APP NAVIGATION This has been a dramatic change in honeycomb. There are more ways users can deep dive into an app. Richer notifications, richer home screen widgets, and recent apps. Traditionally, users navigate based on "what just happened" (temporal memory), but not usually remembering what the sequence of what happened. Users are good at structural memory. They remember relationships between screens in an app. To address both, the system now supports navigation UP in addition to BACK. Sometimes they do the same thing. Visual example for how BACK works the same as UP, followed by an example of how it might be different. When user enter Gmail from another app. What we want you to do: Support up if you use the action bar. If you have deep links, make sure the BACK behavior works as expected. To support this, startActivities allows you to reconstruct a back stack.

BEYOND THE LIST There are several different ways to provide users a list. Doesn't have to be a vertical list. To implement these, you should be creative. CarouselView. It's not in the framework, but will be open sourced. Uses renderscript. FragmentPager and Workspace for showing open item or one page at a time. You should not use Gallery widget for this kind of stuff---it's for picking small image items.
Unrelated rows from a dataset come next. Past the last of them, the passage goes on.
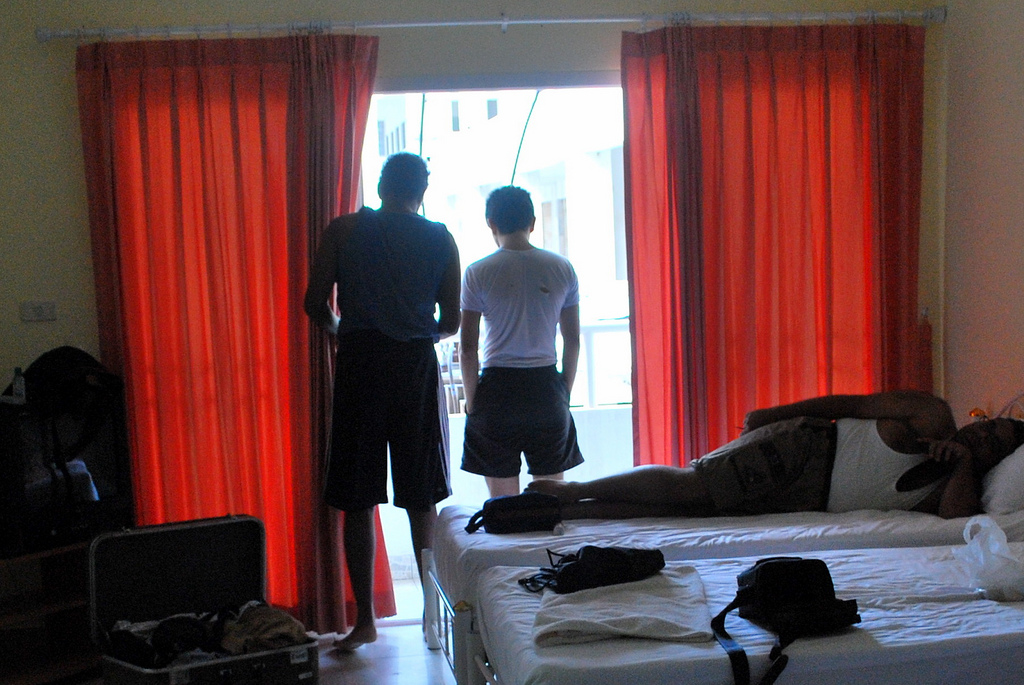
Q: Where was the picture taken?
A: In a bedroom.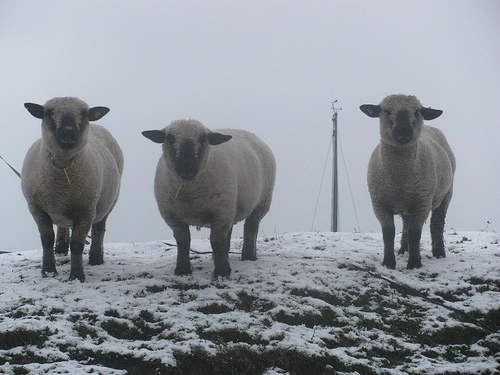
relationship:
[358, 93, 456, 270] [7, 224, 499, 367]
animal standing on snow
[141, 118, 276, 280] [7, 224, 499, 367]
animal standing on snow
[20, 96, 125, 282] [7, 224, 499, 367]
animal standing on snow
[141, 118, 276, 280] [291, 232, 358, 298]
animal standing on snow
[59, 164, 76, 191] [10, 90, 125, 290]
yellow tag on lamb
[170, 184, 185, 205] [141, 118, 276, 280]
yellow tag on animal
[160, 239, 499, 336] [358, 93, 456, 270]
cable next to animal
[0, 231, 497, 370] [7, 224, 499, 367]
grass on snow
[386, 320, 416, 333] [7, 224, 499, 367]
grass on snow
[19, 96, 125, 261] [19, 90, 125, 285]
fur on animal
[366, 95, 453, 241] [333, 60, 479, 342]
fur on animal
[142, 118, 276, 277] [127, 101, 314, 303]
fur on animal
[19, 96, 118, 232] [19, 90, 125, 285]
fur on animal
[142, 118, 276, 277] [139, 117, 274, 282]
fur on animal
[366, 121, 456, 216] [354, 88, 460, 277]
fur on animal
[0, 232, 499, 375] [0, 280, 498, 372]
snow covering grass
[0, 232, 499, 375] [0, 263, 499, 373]
snow on ground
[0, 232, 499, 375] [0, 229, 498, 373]
snow on ground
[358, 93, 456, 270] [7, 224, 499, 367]
animal on snow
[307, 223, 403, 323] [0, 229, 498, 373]
snowy plants on ground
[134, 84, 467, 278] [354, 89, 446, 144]
sheep has raised head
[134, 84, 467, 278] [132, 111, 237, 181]
sheep has lowered head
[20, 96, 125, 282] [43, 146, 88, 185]
animal wearing collar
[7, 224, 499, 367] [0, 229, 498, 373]
snow on ground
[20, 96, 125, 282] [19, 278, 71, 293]
animal standing on snow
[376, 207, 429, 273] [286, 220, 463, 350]
legs in snow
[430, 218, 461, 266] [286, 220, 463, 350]
leg in snow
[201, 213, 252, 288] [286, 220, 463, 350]
leg in snow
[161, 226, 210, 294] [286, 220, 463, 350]
leg in snow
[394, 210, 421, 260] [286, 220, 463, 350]
leg in snow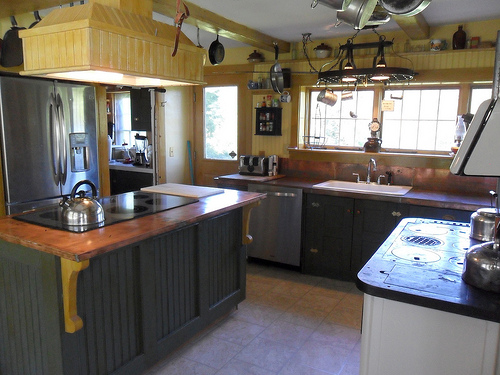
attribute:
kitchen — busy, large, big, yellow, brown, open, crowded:
[23, 26, 488, 327]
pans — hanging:
[176, 11, 299, 98]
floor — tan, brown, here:
[251, 276, 348, 365]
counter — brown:
[413, 175, 467, 220]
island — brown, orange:
[169, 171, 237, 238]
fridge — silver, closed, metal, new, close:
[17, 83, 106, 183]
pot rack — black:
[316, 35, 419, 89]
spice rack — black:
[254, 99, 281, 137]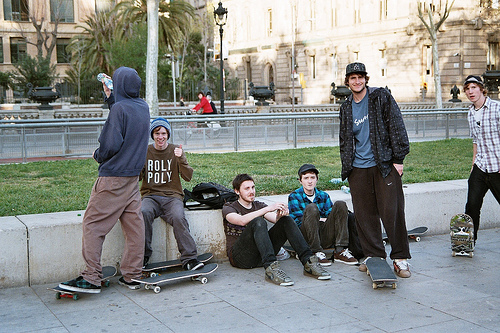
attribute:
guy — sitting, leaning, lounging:
[219, 172, 328, 288]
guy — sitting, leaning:
[282, 163, 360, 268]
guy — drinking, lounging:
[66, 53, 161, 287]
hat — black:
[298, 164, 321, 173]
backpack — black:
[184, 171, 234, 205]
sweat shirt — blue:
[92, 67, 151, 178]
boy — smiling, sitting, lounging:
[149, 112, 207, 267]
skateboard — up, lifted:
[438, 212, 484, 261]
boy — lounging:
[446, 75, 500, 245]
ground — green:
[1, 130, 500, 217]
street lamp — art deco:
[202, 1, 245, 132]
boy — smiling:
[323, 61, 425, 285]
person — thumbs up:
[117, 110, 222, 271]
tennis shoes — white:
[260, 261, 332, 287]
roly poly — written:
[144, 155, 175, 189]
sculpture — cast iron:
[21, 78, 75, 117]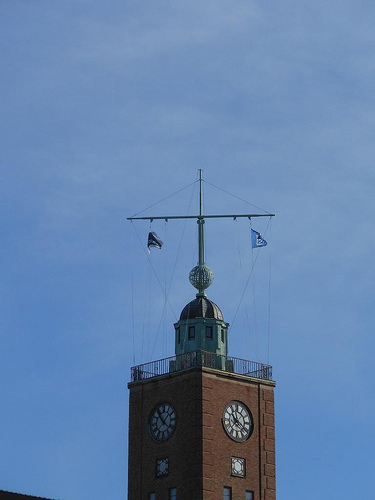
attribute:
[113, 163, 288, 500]
tower — tall, old, brick, large, brown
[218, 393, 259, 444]
clock — white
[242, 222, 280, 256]
flag — blue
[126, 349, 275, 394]
railing — metal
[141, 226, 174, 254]
flag — black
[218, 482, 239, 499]
window — square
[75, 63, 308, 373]
sky — blue, clear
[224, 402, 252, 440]
numbers — roman, black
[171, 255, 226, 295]
circle — metal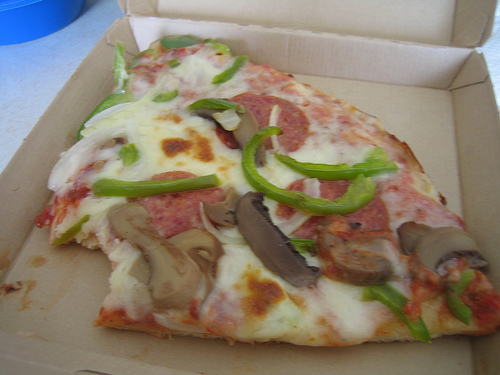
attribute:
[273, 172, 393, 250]
pepperoni — sliced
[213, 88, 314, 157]
pepperoni — sliced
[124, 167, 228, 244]
pepperoni — sliced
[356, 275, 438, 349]
peppers — green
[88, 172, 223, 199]
peppers — green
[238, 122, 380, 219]
peppers — green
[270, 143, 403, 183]
peppers — green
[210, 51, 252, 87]
peppers — green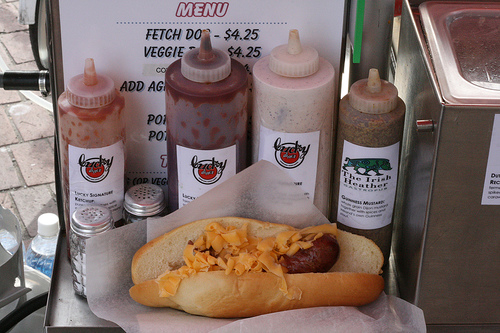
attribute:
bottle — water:
[30, 212, 58, 282]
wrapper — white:
[75, 222, 135, 329]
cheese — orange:
[150, 217, 344, 304]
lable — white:
[161, 130, 261, 201]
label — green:
[336, 139, 400, 231]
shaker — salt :
[69, 209, 121, 307]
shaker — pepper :
[123, 182, 168, 229]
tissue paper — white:
[81, 160, 428, 331]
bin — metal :
[396, 2, 498, 332]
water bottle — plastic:
[14, 203, 59, 296]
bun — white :
[172, 275, 377, 316]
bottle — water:
[18, 209, 65, 274]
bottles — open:
[164, 25, 249, 227]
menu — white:
[78, 3, 336, 198]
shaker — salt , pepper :
[69, 180, 171, 296]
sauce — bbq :
[158, 24, 250, 224]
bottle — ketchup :
[58, 62, 137, 256]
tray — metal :
[28, 188, 409, 330]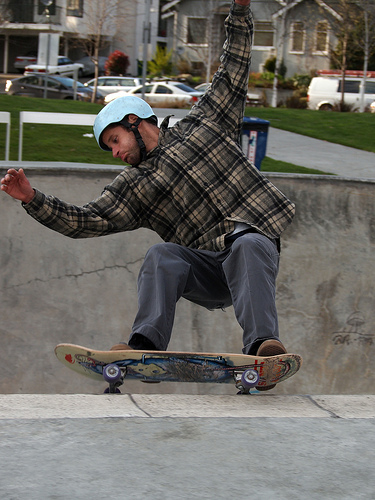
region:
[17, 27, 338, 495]
Picture taken outside.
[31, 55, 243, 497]
Picture taken during the day.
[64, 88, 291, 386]
A man on a skateboard.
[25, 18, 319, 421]
The man is doing a trick.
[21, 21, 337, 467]
The man is in a skateboard park.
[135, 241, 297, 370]
The man is wearing gray pants.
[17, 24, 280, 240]
The man's arms are in the air.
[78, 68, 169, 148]
The man is wearing a helmet.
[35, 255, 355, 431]
The skateboard is on the edge.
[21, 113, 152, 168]
Grassy area behind park.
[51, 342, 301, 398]
A skateboard.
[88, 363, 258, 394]
Purple wheels on the bottom of a skateboard.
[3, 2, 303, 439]
A man doing a trick on a skateboard.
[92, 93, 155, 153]
A light colored skateboarding helmet.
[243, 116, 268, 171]
A blue trash can.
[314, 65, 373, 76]
An orange ladder.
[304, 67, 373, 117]
A white work van.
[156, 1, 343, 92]
A blue house with white trim.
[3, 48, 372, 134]
Vehicles that are parked.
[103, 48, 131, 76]
A red bush.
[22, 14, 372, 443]
skateboarder wearing a blue helmet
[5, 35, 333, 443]
male skateboarding on ramp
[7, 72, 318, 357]
skateboarder wearing a plaid shirt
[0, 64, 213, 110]
parked cars on street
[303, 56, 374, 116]
white van parked on street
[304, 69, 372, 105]
white van with a red ladder on top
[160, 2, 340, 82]
blue house in background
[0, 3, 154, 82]
white two story house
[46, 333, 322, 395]
skateboard with four wheels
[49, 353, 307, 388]
bottom of skateboard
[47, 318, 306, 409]
this is a skate board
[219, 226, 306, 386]
the leg of a man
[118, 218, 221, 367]
the leg of a aman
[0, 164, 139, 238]
the hand of a man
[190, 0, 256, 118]
the hand of a man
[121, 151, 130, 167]
the mouth of a man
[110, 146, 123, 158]
the nose of a man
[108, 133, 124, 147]
the eye of a man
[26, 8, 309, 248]
this is a checked shirt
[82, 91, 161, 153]
this is a helmet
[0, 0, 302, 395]
Man skateboarding on halfpipe.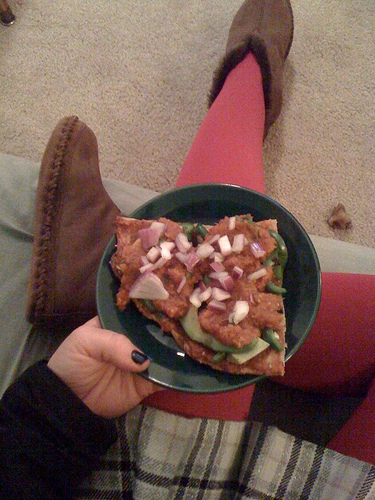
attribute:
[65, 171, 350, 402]
plate — green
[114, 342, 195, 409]
finger nail — painted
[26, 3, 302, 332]
shoes — brown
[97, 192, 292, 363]
pizza — sliced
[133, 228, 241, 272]
onions — chopped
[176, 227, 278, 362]
peppers — chopped, green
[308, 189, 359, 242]
nose — fake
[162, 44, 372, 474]
leggings — red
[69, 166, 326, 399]
plate — green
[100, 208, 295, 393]
pizza — sliced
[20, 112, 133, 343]
slipper — brown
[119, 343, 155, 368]
polish — black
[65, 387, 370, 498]
couch material — patterned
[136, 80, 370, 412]
tights — red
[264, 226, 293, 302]
peppers — green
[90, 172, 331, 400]
plate — green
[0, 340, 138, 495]
sleeve — black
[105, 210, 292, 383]
pizza — sliced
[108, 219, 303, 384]
pizza — sliced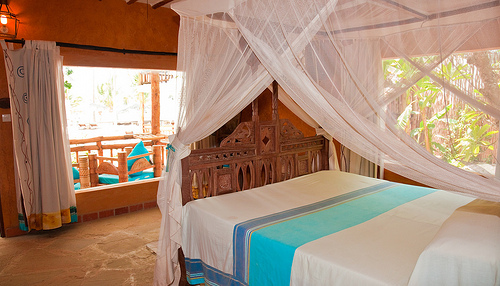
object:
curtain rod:
[0, 38, 177, 56]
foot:
[179, 118, 329, 206]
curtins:
[167, 1, 499, 161]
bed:
[170, 118, 499, 285]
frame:
[185, 259, 203, 285]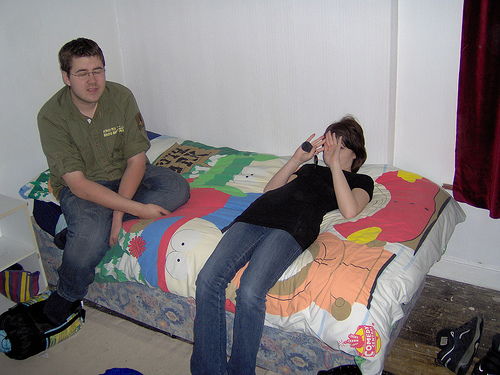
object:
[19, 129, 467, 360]
comforter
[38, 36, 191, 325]
man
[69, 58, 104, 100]
face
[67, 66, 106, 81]
glasses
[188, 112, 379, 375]
woman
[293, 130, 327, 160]
hand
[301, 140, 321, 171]
sunglasses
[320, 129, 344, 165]
hands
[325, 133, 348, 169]
face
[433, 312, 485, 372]
shoes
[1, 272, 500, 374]
floor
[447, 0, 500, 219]
curtain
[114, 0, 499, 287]
wall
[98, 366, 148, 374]
shirt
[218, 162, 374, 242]
shirt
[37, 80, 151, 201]
shirt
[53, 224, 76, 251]
sock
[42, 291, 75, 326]
sock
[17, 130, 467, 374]
bed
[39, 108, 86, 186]
sleeves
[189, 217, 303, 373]
jeans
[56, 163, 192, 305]
jeans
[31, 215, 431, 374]
box spring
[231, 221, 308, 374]
legs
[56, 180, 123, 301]
legs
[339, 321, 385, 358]
logo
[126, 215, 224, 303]
cartoon character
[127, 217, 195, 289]
hat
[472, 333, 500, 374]
shoe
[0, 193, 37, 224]
shelf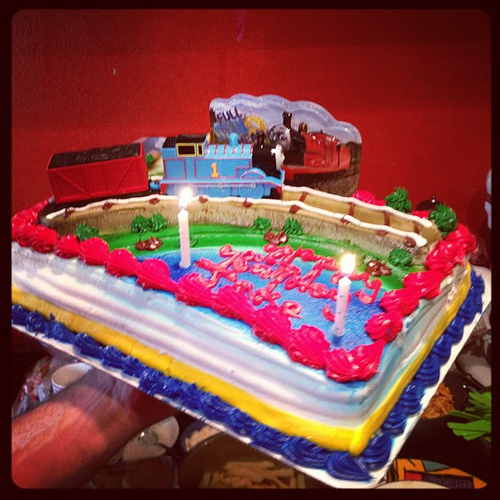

Roman Nurik to demo IO app. Starts with tablet app. Describes the different fragments used in each activity. The calendar also uses the Workspace library to swipe between calendar days. On the phone, the home page is just the dashboard, not two fragments. For the action bar, it's custom, because ActionBar apis are not available. The fragments used for phone activities are

the same as the fragments on the tablet. It's a single APK (binary) for phones and tablets. Uses different resource qualifiers for different screen configurations. -xlarge-v11 to ensure that the designs are only for honeycomb tablets. Uses the fragment compatibility library. Some activities are specific for phones or tablets, but they're mostly just shells for the fragments. Roman shows some code for controlling the action bar, to show action items. Tab images are also customized for different platform versions. You don't always have to tweak the entire layout. Instead, you can define different dimensions for different configurations (place the dimension names in the layout and the system loads the appropriate dimensions for that config).

Q and A Will workspace be pacakaged for us? It's in the IO app, but we'll try to offer them elsewhere soon. REdsigning my app. Everything in Honeycomb is the direction for the future. Layout tools? See the Developer Tools talk later. Why use multiple activities instead of just swapping fragments? Both can work, but activities are easier for intents and the back stack. If the user uses a system feature widget, notification, reconstruct the back stack. If they came from another app, probably not. Action Bar for compatibility library? We'll consider it. When will anti-alias support arrive in 2D canvas? We're working on it.